● **Texte fourni**
Le dimanche 7 juin 2026, les autorités nigériennes ont marqué un pas supplémentaire dans la lutte contre les stupéfiants en procédant à l’incinération d’une vaste quantité de cocaïne, issue de diverses saisies réalisées sur le territoire national. La cérémonie s’est déroulée au Laboratoire Central de l’Élevage (LABOCEL), sous la supervision de la Commission Nationale de Coordination de Lutte contre la Drogue (CNCLD).

319,745 kg de cocaïne passés au feu
Au total, 280 briques de cocaïne, soit 319,745 kilogrammes, ont été anéanties. Ces quantités proviennent de deux saisies majeures : 47 briques interceptées à Gaya (région de Dosso) le 29 septembre 2025, et 233 briques saisies à Zinder le 19 mai 2026. Avant la destruction, la Direction de la Police Technique et Scientifique (DPTS) a analysé un échantillon. Les résultats ont confirmé qu’il s’agissait de cocaïne sous forme de chlorhydrate (HCL).

Une destruction en conformité avec les standards internationaux
Prenant la parole, le président de la CNCLD, Mai Moussa Elhadji Bashir, a indiqué que cette opération respecte les normes internationales de gestion des drogues saisies. Il a expliqué que la destruction rapide des substances confisquées est nécessaire pour limiter les dangers liés à leur entreposage, même si les enquêtes judiciaires peuvent durer plusieurs années.

● **Données à analyser**
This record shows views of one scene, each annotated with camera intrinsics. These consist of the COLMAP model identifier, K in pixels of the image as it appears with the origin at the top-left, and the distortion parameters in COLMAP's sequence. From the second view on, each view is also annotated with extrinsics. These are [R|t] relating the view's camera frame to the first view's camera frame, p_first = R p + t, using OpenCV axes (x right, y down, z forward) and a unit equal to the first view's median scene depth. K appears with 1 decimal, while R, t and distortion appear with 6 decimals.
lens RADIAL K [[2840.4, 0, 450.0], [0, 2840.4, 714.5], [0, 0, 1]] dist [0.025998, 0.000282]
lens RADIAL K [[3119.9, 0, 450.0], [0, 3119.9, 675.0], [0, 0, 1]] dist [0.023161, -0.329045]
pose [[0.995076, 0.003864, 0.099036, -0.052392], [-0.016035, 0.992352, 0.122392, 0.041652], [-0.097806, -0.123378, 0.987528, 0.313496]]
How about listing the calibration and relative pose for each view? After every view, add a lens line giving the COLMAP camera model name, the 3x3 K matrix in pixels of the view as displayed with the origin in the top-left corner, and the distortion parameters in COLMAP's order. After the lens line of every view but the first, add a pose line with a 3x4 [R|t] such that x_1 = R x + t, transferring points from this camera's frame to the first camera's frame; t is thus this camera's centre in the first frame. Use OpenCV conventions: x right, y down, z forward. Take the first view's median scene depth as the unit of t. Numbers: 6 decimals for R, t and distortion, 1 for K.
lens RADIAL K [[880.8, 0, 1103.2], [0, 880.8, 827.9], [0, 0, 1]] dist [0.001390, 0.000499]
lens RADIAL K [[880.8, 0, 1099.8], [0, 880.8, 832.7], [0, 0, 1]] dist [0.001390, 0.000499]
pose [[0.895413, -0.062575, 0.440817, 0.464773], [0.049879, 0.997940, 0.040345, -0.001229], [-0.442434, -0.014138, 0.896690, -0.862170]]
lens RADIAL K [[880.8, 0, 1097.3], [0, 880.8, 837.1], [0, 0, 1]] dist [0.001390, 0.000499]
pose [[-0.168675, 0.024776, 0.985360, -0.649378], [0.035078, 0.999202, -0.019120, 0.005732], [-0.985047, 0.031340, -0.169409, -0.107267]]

● **Travail à faire**
• a. Relevez toutes les dates complètes (jour, mois et année) mentionnées dans le texte fourni.
• b. Recopiez à l'identique le passage du texte fourni qui commence par « Le dimanche 7 » et se poursuit jusqu'à « la Drogue (CNCLD). ».

● **Corrigé**
• a.
- 7 juin 2026
- 29 septembre 2025
- 19 mai 2026

• b.
Le dimanche 7 juin 2026, les autorités nigériennes ont marqué un pas supplémentaire dans la lutte contre les stupéfiants en procédant à l’incinération d’une vaste quantité de cocaïne, issue de diverses saisies réalisées sur le territoire national. La cérémonie s’est déroulée au Laboratoire Central de l’Élevage (LABOCEL), sous la supervision de la Commission Nationale de Coordination de Lutte contre la Drogue (CNCLD).